In closing, let me also say that there is hope when we are fallen and broken as so many are and as some of you may be. As heavy to bear as Jesus’ word are when he reminds us that we’re guilty, that we’re sinners, even when we haven’t physically done the deed, Jesus also gives us hope. That’s the Good News. In John 8 we read about Jesus coming on the scene of a stoning. The town elders have dragged a woman out of the gate. She was caught in adultery and was about to die for it.

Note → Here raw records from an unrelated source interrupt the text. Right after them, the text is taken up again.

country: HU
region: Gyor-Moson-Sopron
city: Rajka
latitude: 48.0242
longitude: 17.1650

There was a good measure of hypocrisy there in that scene. Where was the man? Why wasn’t he also being stoned as the law demanded? And we get a sense of glee in these men at the prospect of executing the sinner, rather than mourning. There was no sense of “But for the grace of God, there go I”. But the key point of the story for John was that for Jesus, this sinful woman represented Israel. God’s people had turned their backs on him. God’s people had worshipped other gods and other agendas. And they’d done it over and over and over again. And to those people came Jesus, just as he approached that woman guilty of the “Great Sin”, as it was known in those days. Jesus confronted the leaders of Israel with their own unfaithfulness as a people and they dropped their stones and walked away in shame. And to the woman who remained he said, “Neither do I condemn you; go, and from now on sin no more.”

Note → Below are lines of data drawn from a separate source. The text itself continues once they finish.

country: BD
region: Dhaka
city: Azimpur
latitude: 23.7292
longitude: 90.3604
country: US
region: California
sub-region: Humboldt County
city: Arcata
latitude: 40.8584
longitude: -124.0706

Brothers and Sisters, that’s what Jesus came to do. He doesn’t wink at sin. He doesn’t turn a blind eye to sin. He doesn’t excuse sin. The sin of his people cost him his life. The sin and unfaithfulness of his people nailed him to the cross. But by his death he bought forgiveness for his people. By his death—and by his resurrection—he has made a new people for God. He confronts us with the full weight, the full sinfulness of our sin, but if we will take hold of him in faith, he forgives our sin and leads us into new life. “Neither do I condemn you; go, and from now on sin more.”
Let’s pray: Gracious and loving Father, you have loved us when we did not love you. You gave your Son as a sacrifice for our sins. We ask this morning that you would keep us always mindfulness of your grace and of Jesus’ cross, that your love for us would shape every relationship in our lives and, especially, our marriages, that they might be models to the world of your love and of your grace and of your new life. We ask this through Jesus our Lord. Amen.